Inside this neutron star, the strongest material in the Universe can hide
Let's play space cooks and try in three simple steps to prepare “nuclear paste”:
- Take one large dying star and boil it until it explodes as a supernova. It will take a billion years, so be patient.
- Vigorously mix the remaining protons and electrons inside the star’s compressed core until they form a soup of ultrasensitive neutrons. Engage as much gravity as needed.
- Collapse neutrons into an air-tight sphere the size of Toronto. Cover with a crystal crust and set the temperature to 600,000 ° C.
Voila! You have just created one of the most bizarre universal riddles - nuclear paste. For several years, astrophysicists have been fueling the idea that a tangle of matter resembling macaroni is hovering around neutron stars — relatively tiny, incredibly dense objects born after the death of massive solar stars. Nuclear paste is interesting because it can be the most powerful substance in space.

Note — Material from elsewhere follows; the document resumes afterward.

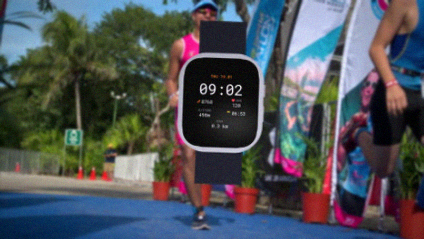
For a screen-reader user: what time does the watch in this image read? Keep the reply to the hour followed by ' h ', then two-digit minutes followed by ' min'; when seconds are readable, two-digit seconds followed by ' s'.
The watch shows 9 h 02 min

In a new study, American and Canadian scientists conducted a series of computer simulations to believe the power of nuclear paste based on what is known about the conditions of a neutron star. The team decided that it would take 10 billion times more force to destroy a plate of nuclear paste than to destroy steel. Most of the power of nuclear paste is created, probably because of its density. It is believed that these formations exist only inside neutron stars that appear as large solar stars break down (8 times more massive than the Sun) under the weight of their own gravity. As a result, neutron stars pack the entire massiveness into a compact 20-kilometer core. Just imagine that you are trying to shove 1.3 million lands into an American city.

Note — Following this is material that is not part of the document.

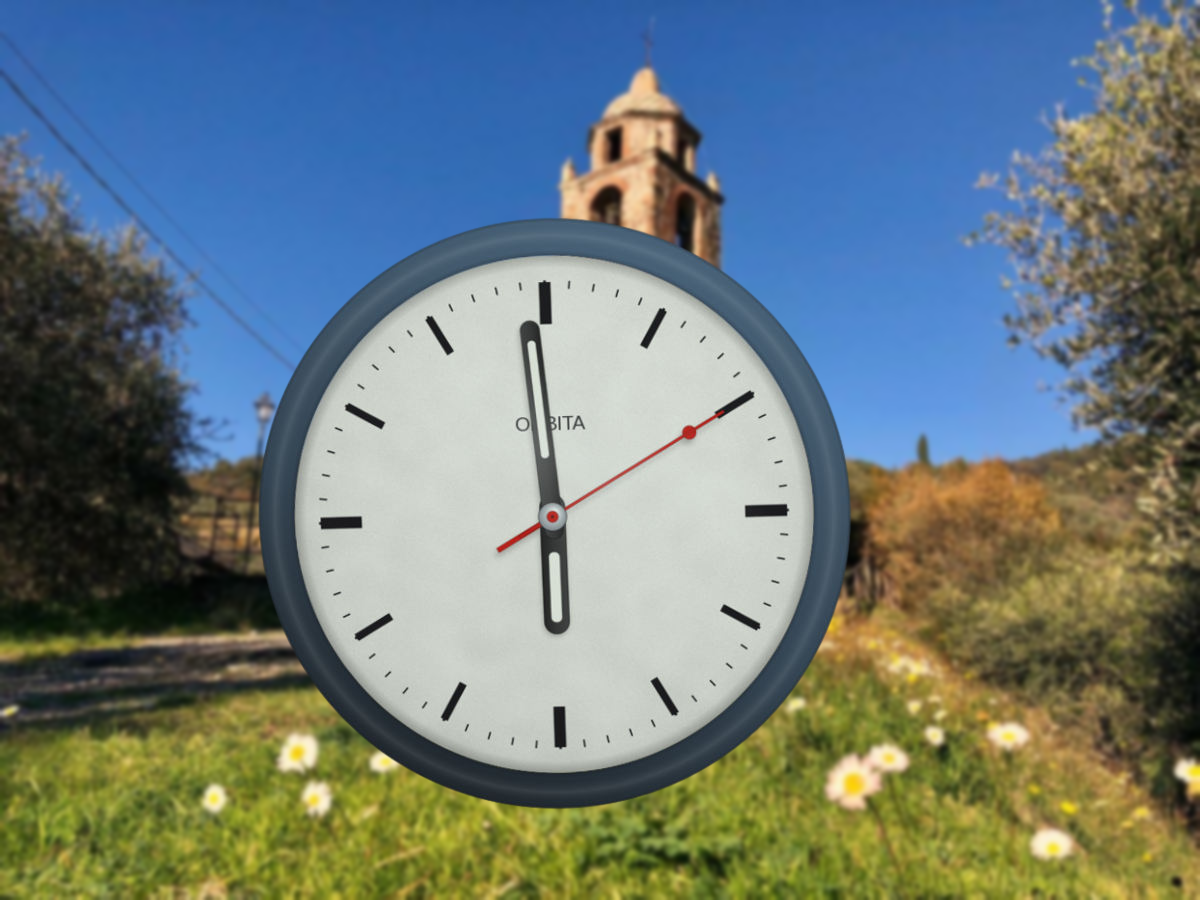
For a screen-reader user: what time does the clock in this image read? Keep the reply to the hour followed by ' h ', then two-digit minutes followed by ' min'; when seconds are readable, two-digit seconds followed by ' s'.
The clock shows 5 h 59 min 10 s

In order to exist in such extreme conditions, everything in a neutron star becomes much harder than in any other part of the Universe. The analysis shows that the material pressed into a sugar cube will exceed the massiveness of Everest in a neutron star. New research indicates that nuclear paste can be so strong and dense that it is capable of forming small mountains that will create ripples in space-time and even gravitational waves in a neutron star.